Whole genome sequencing, whilst offering valuable insights, currently offers only a small amount of interpretable information, roughly 1% of the total genome. “The rest of the genetic content, we still don’t have the ability to interpret,” says Sadikovic. “Although we can sequence it, we don’t know what it means.”

“Whole genome sequencing and a full range of genetic assessments were done in these patients but they didn’t find a diagnosis.”

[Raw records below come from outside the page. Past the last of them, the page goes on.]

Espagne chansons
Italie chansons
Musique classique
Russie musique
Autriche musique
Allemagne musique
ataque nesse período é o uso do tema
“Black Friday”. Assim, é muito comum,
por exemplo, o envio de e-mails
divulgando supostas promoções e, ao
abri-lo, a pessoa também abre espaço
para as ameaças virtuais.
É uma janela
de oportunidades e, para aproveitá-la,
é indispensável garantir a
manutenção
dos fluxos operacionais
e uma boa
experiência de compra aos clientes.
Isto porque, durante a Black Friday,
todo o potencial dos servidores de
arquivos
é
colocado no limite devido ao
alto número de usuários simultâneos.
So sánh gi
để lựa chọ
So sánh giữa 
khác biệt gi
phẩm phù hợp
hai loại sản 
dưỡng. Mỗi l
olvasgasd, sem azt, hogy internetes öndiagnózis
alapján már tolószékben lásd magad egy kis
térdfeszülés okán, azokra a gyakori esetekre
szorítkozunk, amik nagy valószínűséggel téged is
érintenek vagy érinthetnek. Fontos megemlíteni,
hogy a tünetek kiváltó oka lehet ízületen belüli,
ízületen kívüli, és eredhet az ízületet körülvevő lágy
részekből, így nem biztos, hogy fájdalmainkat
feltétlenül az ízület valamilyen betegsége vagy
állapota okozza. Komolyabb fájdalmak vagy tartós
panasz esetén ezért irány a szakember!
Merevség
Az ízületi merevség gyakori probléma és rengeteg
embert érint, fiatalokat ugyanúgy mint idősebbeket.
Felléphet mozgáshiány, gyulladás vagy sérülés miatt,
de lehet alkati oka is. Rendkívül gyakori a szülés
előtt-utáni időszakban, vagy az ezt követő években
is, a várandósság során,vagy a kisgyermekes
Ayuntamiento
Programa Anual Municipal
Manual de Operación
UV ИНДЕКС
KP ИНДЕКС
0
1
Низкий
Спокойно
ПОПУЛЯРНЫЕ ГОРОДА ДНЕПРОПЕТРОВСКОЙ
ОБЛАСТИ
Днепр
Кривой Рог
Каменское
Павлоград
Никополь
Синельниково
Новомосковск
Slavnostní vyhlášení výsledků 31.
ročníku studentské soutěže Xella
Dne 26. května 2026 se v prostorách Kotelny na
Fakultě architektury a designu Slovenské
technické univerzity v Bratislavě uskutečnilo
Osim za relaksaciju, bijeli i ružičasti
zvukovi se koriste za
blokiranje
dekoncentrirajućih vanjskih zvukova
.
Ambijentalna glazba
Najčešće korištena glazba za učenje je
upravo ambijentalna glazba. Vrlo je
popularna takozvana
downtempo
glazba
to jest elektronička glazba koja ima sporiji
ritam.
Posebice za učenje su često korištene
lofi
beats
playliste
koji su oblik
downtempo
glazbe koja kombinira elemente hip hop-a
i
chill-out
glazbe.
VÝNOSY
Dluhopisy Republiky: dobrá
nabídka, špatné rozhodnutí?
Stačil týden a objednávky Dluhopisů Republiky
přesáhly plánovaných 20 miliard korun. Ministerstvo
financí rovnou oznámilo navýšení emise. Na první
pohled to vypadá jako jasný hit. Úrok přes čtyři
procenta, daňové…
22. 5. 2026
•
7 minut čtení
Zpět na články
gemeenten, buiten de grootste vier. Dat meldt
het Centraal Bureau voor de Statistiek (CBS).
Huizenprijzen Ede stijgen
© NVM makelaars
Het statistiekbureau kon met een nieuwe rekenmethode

Often such tests will be inconclusive. “In these cases, we will issue a report saying that we have identified genetic variants in that gene that may be associated with that patient’s condition,” says Sadikovic. “But we don’t know if it a pathogenic variant, a rare polymorphism or non-clinically relevant genetic variation.”

A different approach

To overcome this issue, in recent years Sadikovic and his colleagues have been approaching genetic testing from a different angle. “What we have discovered is that in addition to there being a genetic defect, that defect causes a disruption of the function of the protein and there is a consequent change in genomic DNA methylation,” explains Sadikovic. “This is a layer of information that is in our DNA that helps to regulate how our DNA is effectively turned on and turned off in different tissues.”

Researchers began mapping and publishing these findings. This body of work has provided valuable insights about human genetics. “What we needed to do was develop large enough databases to know what is normal variation and what may be associated with an underlying genetic condition,” explains Sadikovic. “We then used a computational model to make use of that information to ascertain whether or not a patient has an underlying condition, not by looking specifically at their gene sequence but looking at the consequence of the defect in that gene: the DNA methylation.”

The most recent research conducted by Sadikovic and the team applied this new pattern recognition model, which uses machine learning, to DNA samples of 965 patients with neurodevelopmental and congenital anomalies. They published their findings in the American Journal of Human Genetics.

“Whole genome sequencing and a full range of genetic assessments were done in these patients but they didn’t find a diagnosis,” says Sadikovic. “We went on to apply this whole genome methylation profiling to identify clinically consequential epigenetic signatures and increased the diagnostic yield by about 30%, which is very significant in this patient population.”

There are exciting implications of this work. “This now allows us to use this genome-wide epigenetic or DNA methylation technology to screen for many of these rare conditions,” explains Sadikovic. “There are also many relatively common conditions, like fragile X syndrome, for which physicians would order single-gene assessment assays and that is no longer necessary.”

This can make a huge different for patients with rare genetic disorders and their families. “Sometimes they can go on for years, even decades, without a diagnosis, or an ambiguous diagnosis, simply because these changes are so rare that they don’t appear in other conditions as commonly,” says Sadikovic. “The computational model provides an effective way to do this, in a single patient, in the same DNA sample where they have the genetic test done. In these genes that we have so far mapped, there is no longer a need to ever issue a report of unknown clinical significance.”

Based on this research, LHSC will be the first site in the world to offer this type of genetic testing. “There are many laboratories that are currently doing genetic testing as there is a strong need to identify mutations,” says Sadikovic. “We have recently moved this research into a clinical setting, partnering with clinical diagnostic laboratories in the US and Europe.” The revenue from the collaboration between the US and Europe will be funnelled back to support local testing for patients and ongoing research.